Trompes tibétaines et cors des Alpes (et puis vous commencez à me connaître, un dossier sans un Tintin illustré, ça ne serait pas un dossier Symphozik cuvée 2024)

Ce son qui semble surgi d’outre-tombe n’a pas manqué de frapper l’imaginaire de nombreux compositeurs contemporains qui s’en sont inspirés.
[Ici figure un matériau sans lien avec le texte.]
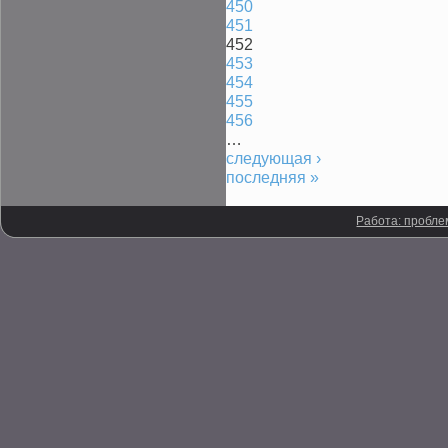
450
451
452
453
454
455
456
…
следующая ›
последняя »
Работа: пробле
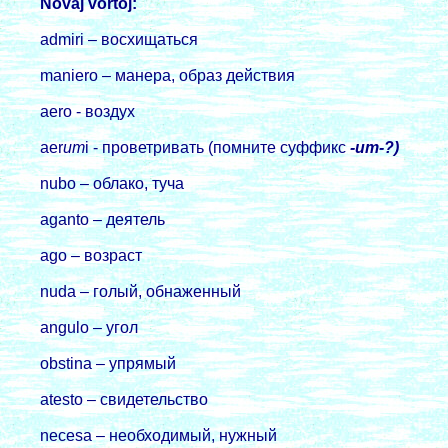
Novaj vortoj:
admiri – восхищаться
maniero – манера, образ действия
aero - воздух
aer
um
i - проветривать (помните суффикс
-um-?)
nubo – облако, туча
aganto – деятель
ago – возраст
nuda – голый, обнаженный
angulo – угол
obstina – упрямый
atesto – свидетельство
necesa – необходимый, нужный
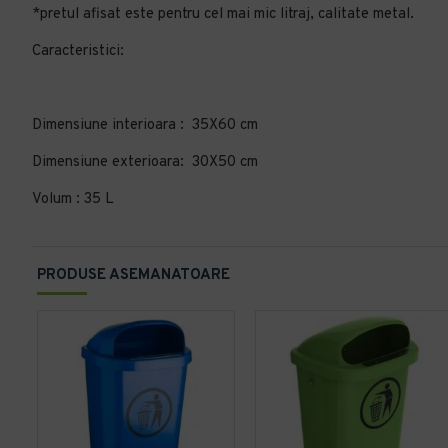
*pretul afisat este pentru cel mai mic litraj, calitate metal.
Caracteristici:
Dimensiune interioara : 35X60 cm
Dimensiune exterioara: 30X50 cm
Volum : 35 L
PRODUSE ASEMANATOARE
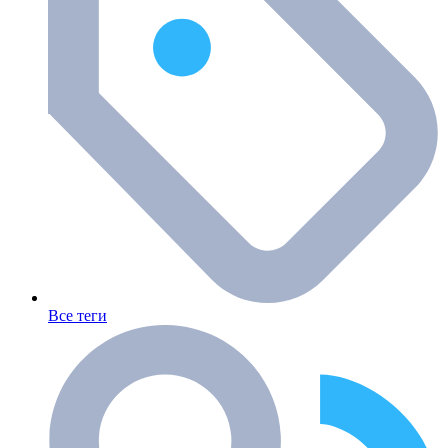
Все теги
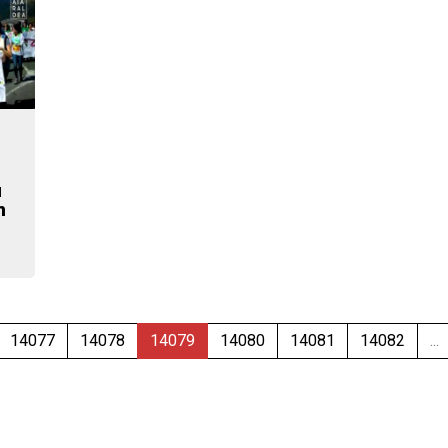
u
n
14077
14078
14079
14080
14081
14082
...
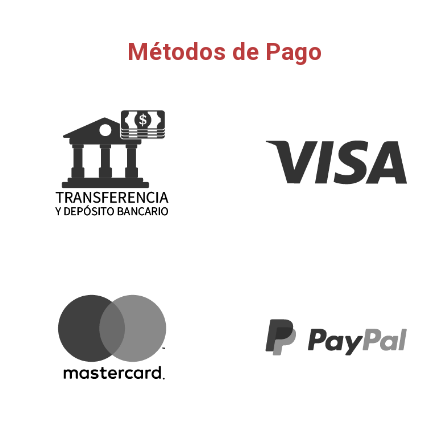
Métodos de Pago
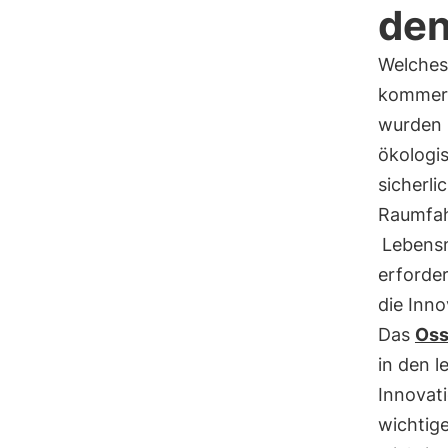
den
Welches
kommerz
wurden 
ökologi
sicherli
Raumfah
Lebensm
erforde
die Inno
Das
Oss
in den l
Innovat
wichtige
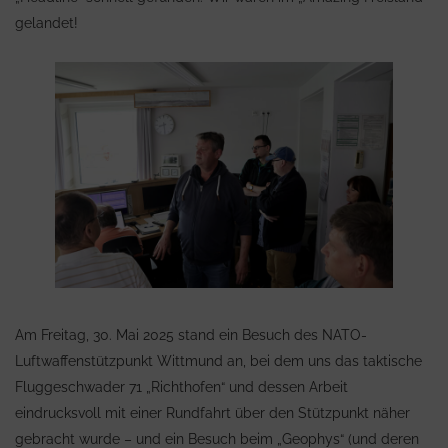
gelandet!
Am Freitag, 30. Mai 2025 stand ein Besuch des NATO-
Luftwaffenstützpunkt Wittmund an, bei dem uns das taktische
Fluggeschwader 71 „Richthofen“ und dessen Arbeit
eindrucksvoll mit einer Rundfahrt über den Stützpunkt näher
gebracht wurde – und ein Besuch beim „Geophys“ (und deren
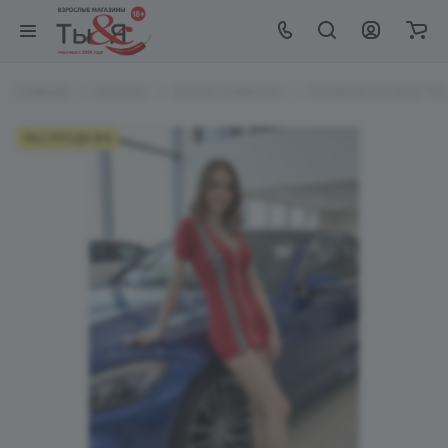
Главная
Каталог
EroHot Collection
Ролевой костюм "Уг
РАСПРОДАЖА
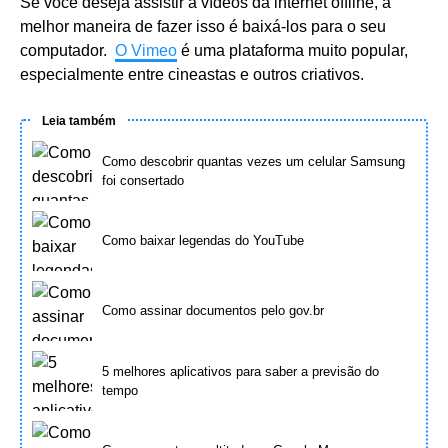
Se você deseja assistir a vídeos da internet offline, a
melhor maneira de fazer isso é baixá-los para o seu
computador.
O Vimeo
é uma plataforma muito popular,
especialmente entre cineastas e outros criativos.
Leia também
Como descobrir quantas vezes um celular Samsung
foi consertado
Como baixar legendas do YouTube
Como assinar documentos pelo gov.br
5 melhores aplicativos para saber a previsão do
tempo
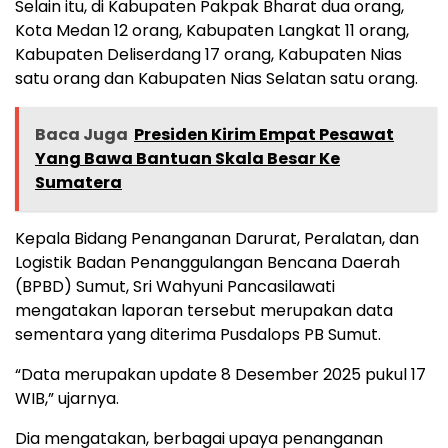
Selain itu, di Kabupaten Pakpak Bharat dua orang,
Kota Medan 12 orang, Kabupaten Langkat 11 orang,
Kabupaten Deliserdang 17 orang, Kabupaten Nias
satu orang dan Kabupaten Nias Selatan satu orang.
Baca Juga
Presiden Kirim Empat Pesawat
Yang Bawa Bantuan Skala Besar Ke
Sumatera
Kepala Bidang Penanganan Darurat, Peralatan, dan
Logistik Badan Penanggulangan Bencana Daerah
(BPBD) Sumut, Sri Wahyuni Pancasilawati
mengatakan laporan tersebut merupakan data
sementara yang diterima Pusdalops PB Sumut.
“Data merupakan update 8 Desember 2025 pukul 17
WIB,” ujarnya.
Dia mengatakan, berbagai upaya penanganan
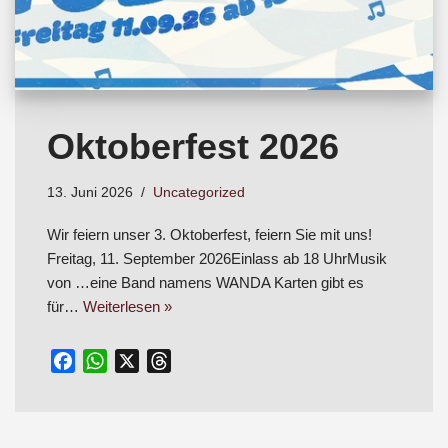
Oktoberfest 2026
13. Juni 2026
Uncategorized
Wir feiern unser 3. Oktoberfest, feiern Sie mit uns!
Freitag, 11. September 2026Einlass ab 18 UhrMusik
von …eine Band namens WANDA Karten gibt es
für…
Weiterlesen »
F
W
X
T
a
h
h
c
a
r
e
t
e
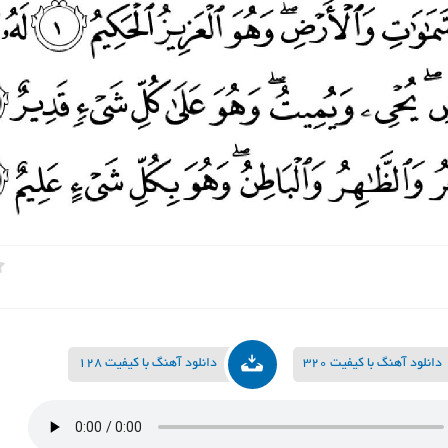
دانلود آهنگ با کیفیت 320
دانلود آهنگ با کیفیت 128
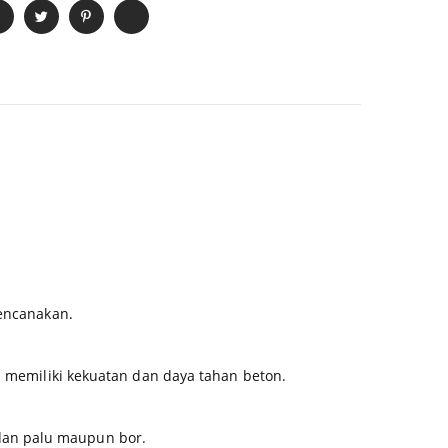
rencanakan.
s memiliki kekuatan dan daya tahan beton.
dan palu maupun bor.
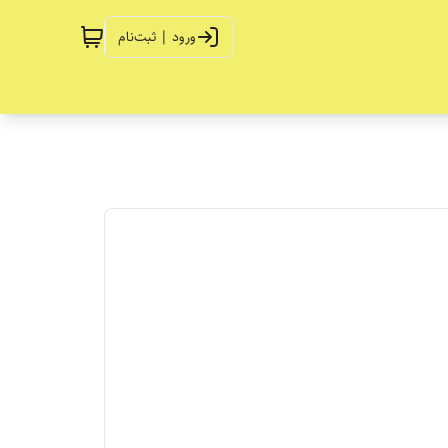
ورود | ثبت‌نام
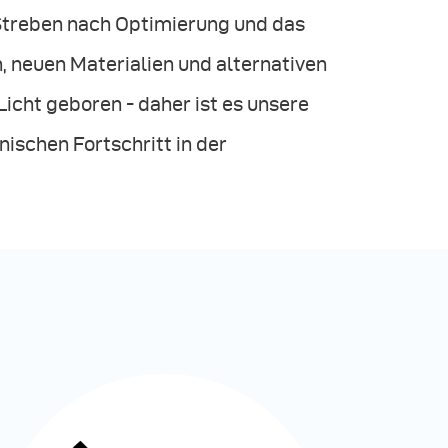
 Streben nach Optimierung und das
, neuen Materialien und alternativen
icht geboren - daher ist es unsere
ischen Fortschritt in der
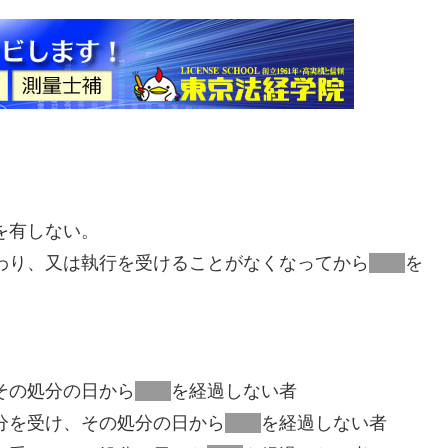
を有しない。
わり、又は執行を受けることがなくなってから
三年
を
その処分の日から
三年
を経過しない者
分を受け、その処分の日から
三年
を経過しない者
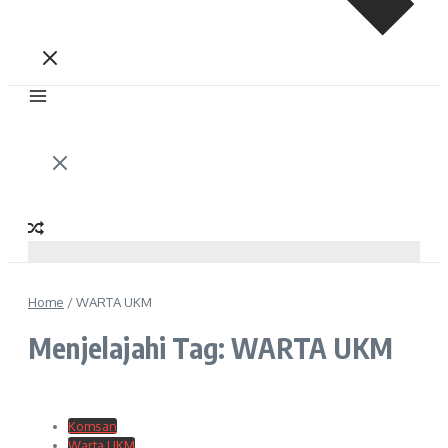
Home
/
WARTA UKM
Menjelajahi Tag: WARTA UKM
Komsan
Warta UKM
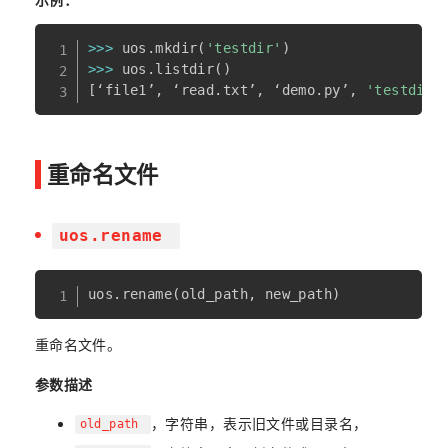
>>
>
 uos
.
mkdir
(
'testdir'
)
>>
>
 uos
.
listdir
(
)
[
‘file1’
,
 ‘read
.
txt’
,
 ‘demo
.
py’
,
'testdir'
重命名文件
uos.rename
uos
.
rename
(
old_path
,
 new_path
)
重命名文件。
参数描述
，字符串，表示旧文件或目录名，
old_path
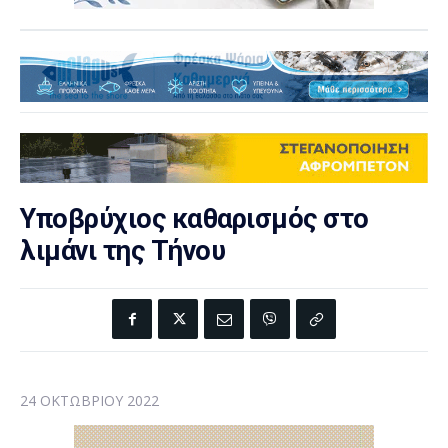
Υποβρύχιος καθαρισμός στο
λιμάνι της Τήνου
24 ΟΚΤΩΒΡΊΟΥ 2022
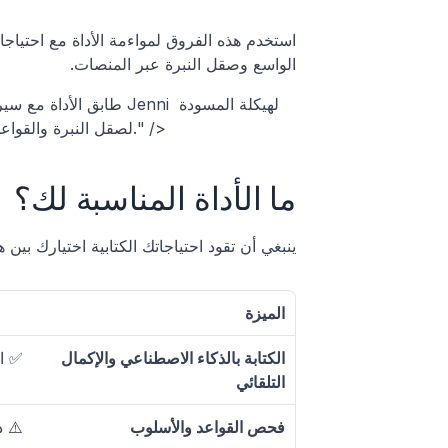
الواسع وصقل النبرة عبر المنصات.
وإضافة الاستشهادات، واستخدم Grammarly لصقل النبرة والقواعد بعد الانتهاء من المسودة." />
ما الأداة المناسبة لك؟
ينبغي أن تقود احتياجاتك الكتابية اختيارك بين 
الميزة
الكتابة بالذكاء الاصطناعي والإكمال 
✅ اق
التلقائي
فحص القواعد والأسلوب
⚠️ 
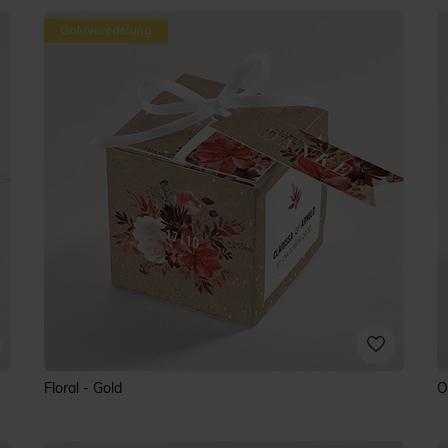
Floral - Gold
O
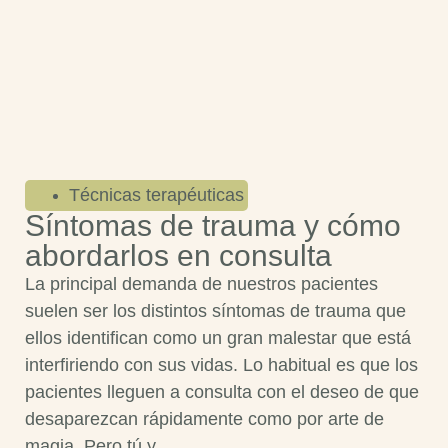
Técnicas terapéuticas
Síntomas de trauma y cómo
abordarlos en consulta
La principal demanda de nuestros pacientes
suelen ser los distintos síntomas de trauma que
ellos identifican como un gran malestar que está
interfiriendo con sus vidas. Lo habitual es que los
pacientes lleguen a consulta con el deseo de que
desaparezcan rápidamente como por arte de
magia. Pero tú y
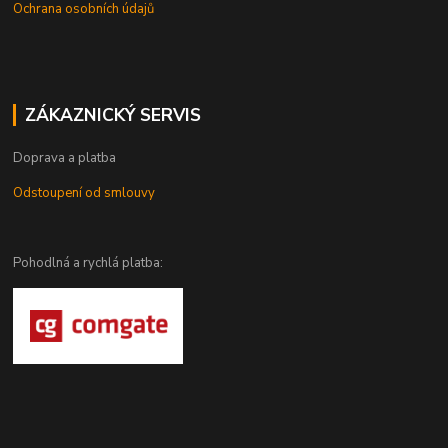
Ochrana osobních údajů
ZÁKAZNICKÝ SERVIS
Doprava a platba
Odstoupení od smlouvy
Pohodlná a rychlá platba:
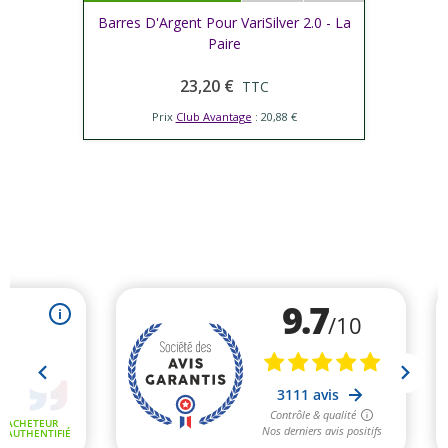
Barres D'Argent Pour VariSilver 2.0 - La
Paire
23,20 €
TTC
Prix
Club Avantage
: 20,88 €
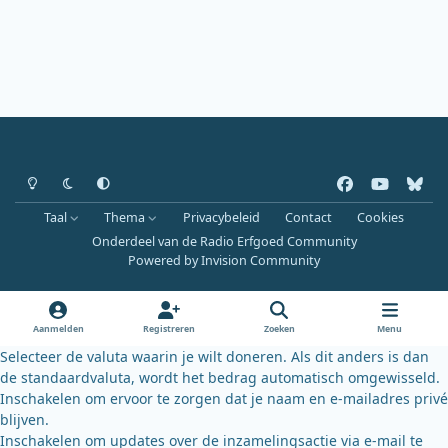
Heldere modus
Donkere modus
Systeemvoorkeur
f
y
b
a
o
l
Taal
Thema
Privacybeleid
Contact
Cookies
c
u
u
Onderdeel van de Radio Erfgoed Community
e
t
e
Powered by
Invision Community
b
u
s
o
b
k
o
e
y
Aanmelden
Registreren
Zoeken
Menu
k
Selecteer de valuta waarin je wilt doneren. Als dit anders is dan
de standaardvaluta, wordt het bedrag automatisch omgewisseld.
Inschakelen om ervoor te zorgen dat je naam en e-mailadres privé
blijven.
Inschakelen om updates over de inzamelingsactie via e-mail te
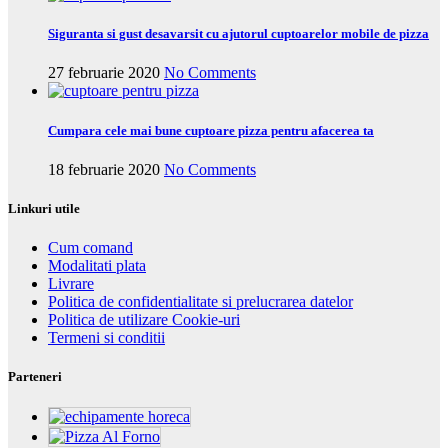
Siguranta si gust desavarsit cu ajutorul cuptoarelor mobile de pizza
27 februarie 2020
No Comments
Cumpara cele mai bune cuptoare pizza pentru afacerea ta
18 februarie 2020
No Comments
Linkuri utile
Cum comand
Modalitati plata
Livrare
Politica de confidentialitate si prelucrarea datelor
Politica de utilizare Cookie-uri
Termeni si conditii
Parteneri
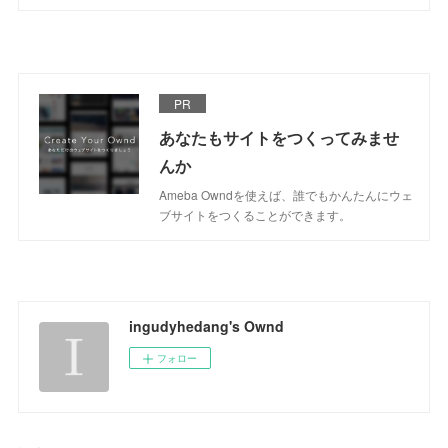
PR
あなたもサイトをつくってみませ
んか
Ameba Owndを使えば、誰でもかんたんにウェ
ブサイトをつくることができます。
ingudyhedang's Ownd
フォロー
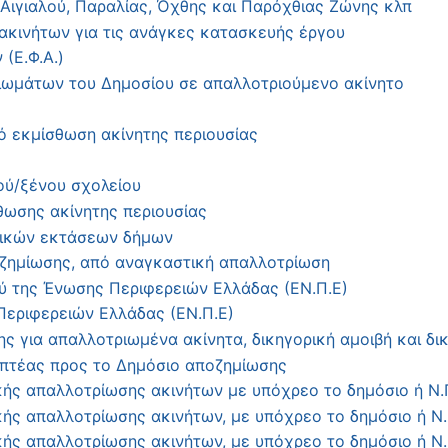
ιγιαλού, Παραλίας, Όχθης και Παρόχθιας Ζώνης κλπ
κινήτων για τις ανάγκες κατασκευής έργου
(Ε.Φ.Α.)
αιωμάτων του Δημοσίου σε απαλλοτριούμενο ακίνητο
 εκμίσθωση ακίνητης περιουσίας
ού/ξένου σχολείου
ωσης ακίνητης περιουσίας
τικών εκτάσεων δήμων
οζημίωσης, από αναγκαστική απαλλοτρίωση
 της Ένωσης Περιφερειών Ελλάδας (ΕΝ.Π.Ε)
εριφερειών Ελλάδας (ΕΝ.Π.Ε)
 για απαλλοτριωμένα ακίνητα, δικηγορική αμοιβή και δι
πτέας προς το Δημόσιο αποζημίωσης
ς απαλλοτρίωσης ακινήτων με υπόχρεο το δημόσιο ή Ν.
ς απαλλοτρίωσης ακινήτων, με υπόχρεο το δημόσιο ή Ν.
 απαλλοτρίωσης ακινήτων, με υπόχρεο το δημόσιο ή Ν.Π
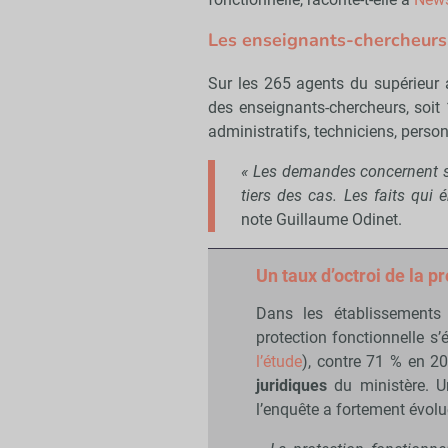
Les enseignants-chercheurs
Sur les 265 agents du supérieur 
des enseignants-chercheurs, soit 
administratifs, techniciens, perso
« Les demandes concernent su
tiers des cas. Les faits qui
note Guillaume Odinet.
Un taux d’octroi de la p
Dans les établissements 
protection fonctionnelle s
l’étude
), contre 71 % en 20
juridiques
du ministère. U
l’enquête a fortement évol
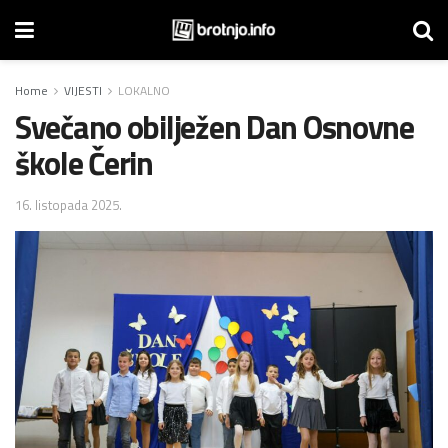
Home
VIJESTI
LOKALNO
Svečano obilježen Dan Osnovne
škole Čerin
16. listopada 2025.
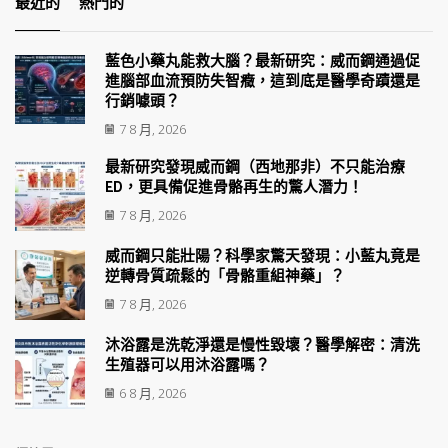
最近的
熱門的
藍色小藥丸能救大腦？最新研究：威而鋼通過促
進腦部血流預防失智癥，這到底是醫學奇蹟還是
行銷噱頭？
7 8 月, 2026
最新研究發現威而鋼（西地那非）不只能治療
ED，更具備促進骨骼再生的驚人潛力！
7 8 月, 2026
威而鋼只能壯陽？科學家驚天發現：小藍丸竟是
逆轉骨質疏鬆的「骨骼重組神藥」？
7 8 月, 2026
沐浴露是洗乾淨還是慢性毀壞？醫學解密：清洗
生殖器可以用沐浴露嗎？
6 8 月, 2026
Citons entre autres : les Quatre pièces sur une seule note (1959 : écouter le début) de Giacinto Scelsi qui est le principal initiateur de l’école spectrale ; Galim (1998 : écouter le début) de Pascal Dusapin ; le Concerto pour saxophone et orchestre (1998 : écouter le début) de Toshio Hosokawa.

La musique indonésienne (Java, Bali)

La république d’Indonésie est constituée de plus de 13000 îles dont près de 1000 sont peuplées. Elle s’étend sur une surface analogue à celle d’un continent. Avec 250 millions d’habitants, c’est le quatrième pays le plus peuplé du monde ; la religion musulmane y est majoritaire. Malgré son éparpillement géographique, le pays trouve son unité à travers une langue et des institutions communes, dans le respect des diversités culturelles dont on retiendra surtout deux manifestations : le gamelan et le kecak .

Quand il a visité l’exposition universelle de 1889, Achille Claude Debussy avait 27 ans. Il a été particulièrement intéressé par l’audition d’un gamelan javanais, ensemble d’instruments à percussion en majorité métalliques (gongs, cymbales, métallophones, tambours) : écouter. Ces sons étranges pour nos oreilles occidentales l’ont vivement frappé et il s’en est souvenu dans des œuvres comme Pagodes (1ère pièce des Estampes pour piano) : écouter le début.

Francis Poulenc vit une expérience similaire en visitant l’Exposition coloniale de 1931. Il s’en sert aussitôt dans le début de son Concerto pour deux pianos (écouter). Le gamelan a également profondément influencé les musiques répétitives de Steve Reich et Philip Glass.


Gamelanjavanais et Kètjak balinais

Le fascinant kecak balinais (écouter) est une danse inspirée du Ramayana hindou. Le jeu des personnages est rythmé par un chœur d’hommes. Cette forme de rituel a inspiré le chorégraphe Maurice Béjart pour son ballet Bhakty , « sur un thème et une musique hindous » (vidéo).